Se você ainda não viu, vale a pena dar uma googlada na cena em que o presidente Jair Bolsonaro exibe para uma significativa aglomeração uma embalagem de hidroxicloroquina, medicamento que tem defendido contra a COVID-19. Já vou avisando: será uma das coisas mais grotescas que você terá visto nos últimos tempos. No vídeo, Bolsonaro, infectado pelo vírus, caminha no Palácio do Alvorada até o espelho d’água, que o separa de seus apoiadores. Logo depois de ouvir algumas manifestações de apoio, saca do bolso uma caixa do medicamento e o ergue com as duas mãos acima de sua cabeça como se levantasse um objeto ou símbolo religioso. Os fiéis, digo, apoiadores aplaudem e gritam.
Neste ato, o presidente tem a intenção de transformar a hidroxicloroquina em uma espécie de relíquia sagrada capaz de trazer a cura para a nova peste que assombra e dizima milhares de pessoas em todo o mundo. Parece uma cena de filme medieval em que um rei ou um papa exibe o santo graal ou a cabeça de São João Batista para uma multidão de servos ignorantes. A alusão que faço à idade média não é desinteressada. Em pleno século XXI, mais de 500 anos depois do início do renascimento, após tantas revoluções culturais, industriais e científicas, ver um líder nacional defender o uso de uma substância comprovadamente sem eficácia me parece um retrocesso milenar. O que é pior: apesar de toda manifestação científica contrária ao uso, parte da população brasileira prefere acreditar no que diz seu messias.

(Itens armazenados de uma coleção)
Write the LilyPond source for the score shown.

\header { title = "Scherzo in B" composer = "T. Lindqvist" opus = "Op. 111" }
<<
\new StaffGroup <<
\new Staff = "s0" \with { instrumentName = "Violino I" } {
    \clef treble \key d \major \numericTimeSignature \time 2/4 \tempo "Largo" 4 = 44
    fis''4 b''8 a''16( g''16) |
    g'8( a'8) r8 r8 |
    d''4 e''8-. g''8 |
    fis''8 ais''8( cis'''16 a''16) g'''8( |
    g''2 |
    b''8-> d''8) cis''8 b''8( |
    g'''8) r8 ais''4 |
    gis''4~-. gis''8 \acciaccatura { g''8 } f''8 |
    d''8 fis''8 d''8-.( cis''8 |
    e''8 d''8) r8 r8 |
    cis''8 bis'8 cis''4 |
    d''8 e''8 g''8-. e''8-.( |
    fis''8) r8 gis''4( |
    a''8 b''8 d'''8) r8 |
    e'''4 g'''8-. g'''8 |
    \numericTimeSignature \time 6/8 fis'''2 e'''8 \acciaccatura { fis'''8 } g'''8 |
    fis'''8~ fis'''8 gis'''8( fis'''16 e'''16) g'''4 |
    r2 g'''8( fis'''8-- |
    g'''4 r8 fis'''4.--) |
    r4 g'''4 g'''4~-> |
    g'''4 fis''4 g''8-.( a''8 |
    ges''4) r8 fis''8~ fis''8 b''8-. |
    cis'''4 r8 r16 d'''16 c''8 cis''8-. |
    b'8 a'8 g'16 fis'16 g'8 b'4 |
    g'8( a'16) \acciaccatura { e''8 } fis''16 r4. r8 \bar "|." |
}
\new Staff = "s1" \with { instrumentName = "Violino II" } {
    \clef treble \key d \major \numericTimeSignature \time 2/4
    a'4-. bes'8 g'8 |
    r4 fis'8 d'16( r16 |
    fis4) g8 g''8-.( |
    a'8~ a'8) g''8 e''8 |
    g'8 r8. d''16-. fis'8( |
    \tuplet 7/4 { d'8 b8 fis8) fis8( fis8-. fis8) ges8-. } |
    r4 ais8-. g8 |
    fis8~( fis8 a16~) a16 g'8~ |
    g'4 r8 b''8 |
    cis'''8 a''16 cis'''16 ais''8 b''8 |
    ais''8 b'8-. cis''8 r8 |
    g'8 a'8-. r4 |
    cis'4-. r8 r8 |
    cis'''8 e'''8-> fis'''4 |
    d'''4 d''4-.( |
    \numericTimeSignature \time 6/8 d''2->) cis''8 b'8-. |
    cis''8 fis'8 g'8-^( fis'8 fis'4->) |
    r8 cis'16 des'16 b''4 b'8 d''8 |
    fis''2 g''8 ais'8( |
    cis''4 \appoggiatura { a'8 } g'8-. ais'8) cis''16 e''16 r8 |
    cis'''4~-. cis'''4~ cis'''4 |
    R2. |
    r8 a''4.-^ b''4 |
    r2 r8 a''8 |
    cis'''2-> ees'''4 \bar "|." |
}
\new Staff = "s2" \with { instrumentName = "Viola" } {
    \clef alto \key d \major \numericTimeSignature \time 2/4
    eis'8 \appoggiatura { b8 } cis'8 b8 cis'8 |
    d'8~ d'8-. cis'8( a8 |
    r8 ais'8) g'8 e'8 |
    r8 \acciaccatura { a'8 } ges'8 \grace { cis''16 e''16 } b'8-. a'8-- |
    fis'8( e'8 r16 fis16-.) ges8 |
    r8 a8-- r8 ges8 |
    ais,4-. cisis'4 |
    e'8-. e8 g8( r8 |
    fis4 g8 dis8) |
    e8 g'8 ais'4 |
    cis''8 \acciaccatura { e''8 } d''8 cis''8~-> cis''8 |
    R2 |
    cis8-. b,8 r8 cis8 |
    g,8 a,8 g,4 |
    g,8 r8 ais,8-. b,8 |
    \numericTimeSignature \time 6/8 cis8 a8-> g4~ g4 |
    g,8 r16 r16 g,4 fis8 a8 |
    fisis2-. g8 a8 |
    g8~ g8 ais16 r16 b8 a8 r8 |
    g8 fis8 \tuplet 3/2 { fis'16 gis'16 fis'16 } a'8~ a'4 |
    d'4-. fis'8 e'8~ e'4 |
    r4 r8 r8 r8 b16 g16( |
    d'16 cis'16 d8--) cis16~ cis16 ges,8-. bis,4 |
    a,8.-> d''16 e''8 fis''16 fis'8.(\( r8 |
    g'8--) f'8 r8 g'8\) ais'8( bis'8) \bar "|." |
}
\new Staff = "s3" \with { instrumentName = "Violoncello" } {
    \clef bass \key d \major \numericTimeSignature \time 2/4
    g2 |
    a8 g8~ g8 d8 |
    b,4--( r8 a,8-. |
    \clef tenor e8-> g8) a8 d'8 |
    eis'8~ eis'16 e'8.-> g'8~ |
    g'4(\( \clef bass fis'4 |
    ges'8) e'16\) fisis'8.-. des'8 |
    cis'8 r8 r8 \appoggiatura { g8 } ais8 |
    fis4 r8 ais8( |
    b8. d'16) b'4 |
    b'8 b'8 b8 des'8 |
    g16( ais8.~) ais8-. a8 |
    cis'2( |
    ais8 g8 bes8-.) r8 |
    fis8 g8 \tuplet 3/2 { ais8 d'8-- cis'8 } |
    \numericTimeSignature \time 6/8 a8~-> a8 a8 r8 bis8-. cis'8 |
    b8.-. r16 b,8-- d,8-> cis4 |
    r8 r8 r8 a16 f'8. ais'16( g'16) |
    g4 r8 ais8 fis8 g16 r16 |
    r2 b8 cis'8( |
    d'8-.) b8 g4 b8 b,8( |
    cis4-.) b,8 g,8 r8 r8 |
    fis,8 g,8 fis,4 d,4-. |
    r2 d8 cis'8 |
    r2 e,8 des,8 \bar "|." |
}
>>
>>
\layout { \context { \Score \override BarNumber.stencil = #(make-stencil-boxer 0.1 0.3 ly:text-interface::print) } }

# Tarefas a realizar
**a)** Liste os tipos de revolução mencionados no texto sobre a hidroxicloroquina.
**b)** Segundo o texto sobre a hidroxicloroquina, em que lugar Bolsonaro caminha no vídeo descrito?
**c)** Continue o texto sobre a hidroxicloroquina a partir da última frase apresentada.

# Respostas por tarefa
**a)** Culturais, industriais e científicas.

**b)** No Palácio do Alvorada, até o espelho d'água.

**c)**
O ato no Palácio do Alvorada não foi a primeira vez que o presidente fez publicidade gratuita para o medicamento. Assim que teve a infecção pelo novo coronavírus comprovada, Bolsonaro gravou um vídeo em que aparece todo pimpão tomando um comprimido e dizendo que já está melhorando da doença. Ele finaliza o vídeo como se estivesse em um comercial de margarina. “Eu confio na hidroxicloroquina e você?”, ele pergunta. Se você ainda não viu esse vídeo também, não deixe de assistir.
Na semana passada, a Sociedade Brasileira de Infectologia (SBI) divulgou um posicionamento contra o uso da hidroxicloroquina para o tratamento da COVID-19. Na nota, a SBI citou estudos publicados que comprovam a ineficácia do medicamento em qualquer fase da doença e recomendou que ele fosse abandonado. A entidade solicitou ainda que agentes públicos, incluindo municípios, estados e o próprio Ministério da Saúde reavaliem suas orientações de tratamento, não gastando dinheiro público em tratamentos ineficazes e que podem causar efeitos colaterais. É a ciência tentando iluminar os caminhos a serem seguidos neste momento de obscurantismo nas mentes de tantas pessoas.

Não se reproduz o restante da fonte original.